A Spanish institute developed drug candidates containing metals to target cancer cells.
A Madrid laboratory developed families of drug candidates to treat cancer, using metals like iridium, ruthenium and osmium, during four-year EU-funded project MEMOTUMCELLMACH.
The IMDEA Nanoscience Institute, with support from the Marie Curie programme, says its research on metallodrugs based on iridium shows they could be up to 200 times more effective against cancer cells than cisplatin – one of the most commonly used drugs for cancer patients.
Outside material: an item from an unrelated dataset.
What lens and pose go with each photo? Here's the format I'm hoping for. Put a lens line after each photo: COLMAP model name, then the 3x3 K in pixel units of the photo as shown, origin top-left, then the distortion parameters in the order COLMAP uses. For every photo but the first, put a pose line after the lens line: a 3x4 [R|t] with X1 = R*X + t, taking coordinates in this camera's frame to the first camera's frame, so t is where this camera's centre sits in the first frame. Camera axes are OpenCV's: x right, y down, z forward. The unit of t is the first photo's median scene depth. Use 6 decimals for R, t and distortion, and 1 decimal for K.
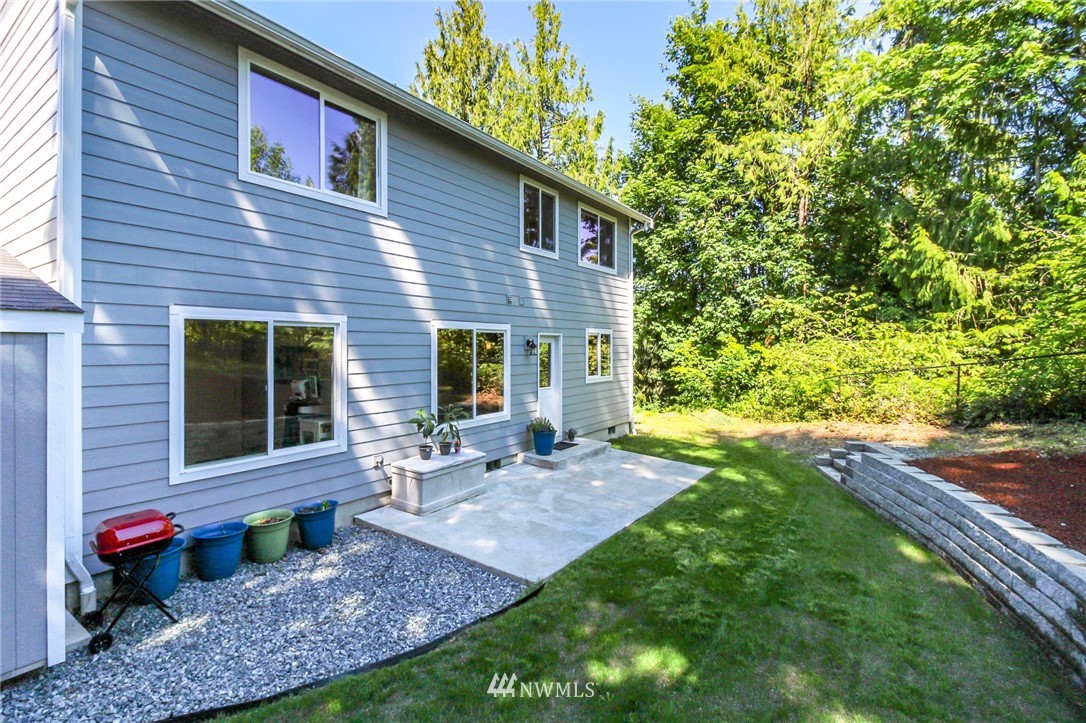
lens RADIAL K [[501.0, 0, 538.9], [0, 501.0, 353.7], [0, 0, 1]] dist [0.003316, -0.001051]
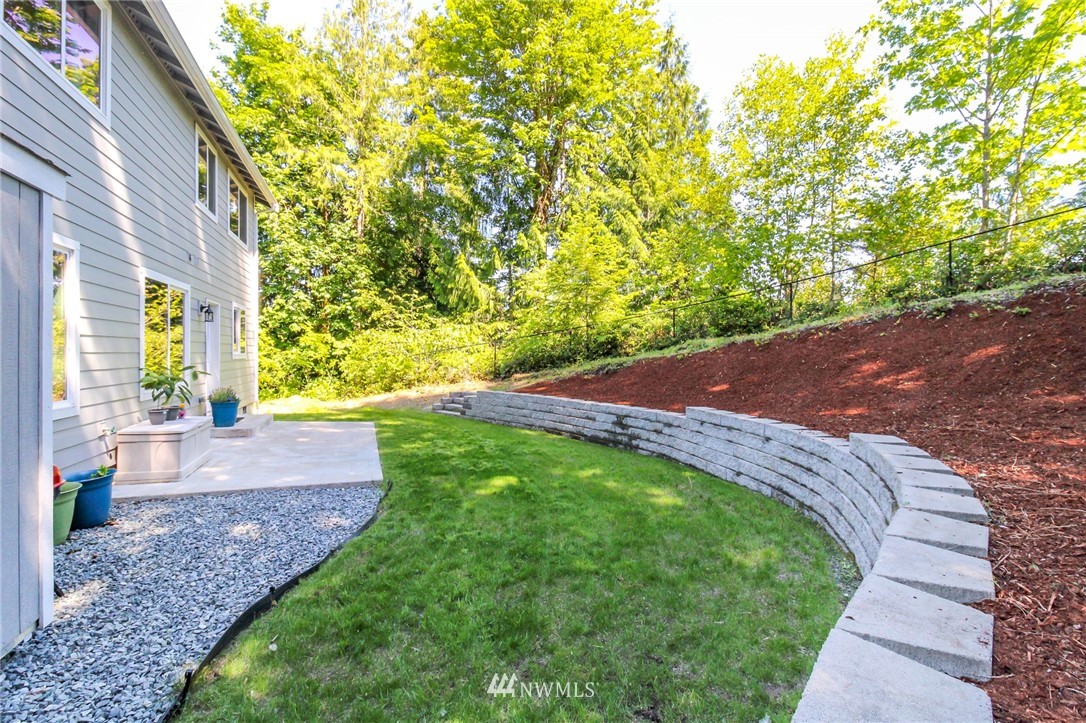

“We now know that the iridium family of drugs is super potent,” says laboratory head Dr. Ana Pizarro. “They accumulate in the mitochondria or power house of the cancer cell and exclusively so.” The team also developed a family of osmium-based candidates to control pH inside the cancer cell. “The impact it could have on cancer progression and invasion is scarily good,” she said.
Multiple targets
Scientists discovered the metallodrug cisplatin, which contains an atom of platinum, by chance in the 1960s and is still used in about 50 % of chemotherapy treatments worldwide.
But cisplatin and other drugs on the market don’t work for all types of cancers and sometimes affect healthy cells. “There is no single cause of cancer, there is no single target, so there is no single magic bullet,” said Dr. Pizarro.
She focused on ways to get the metal compounds to switch ‘on’ to react and attack cancer cells while remaining inactive outside the cancer cells. That means they wouldn’t destroy healthy cells, causing pain and side effects to patients.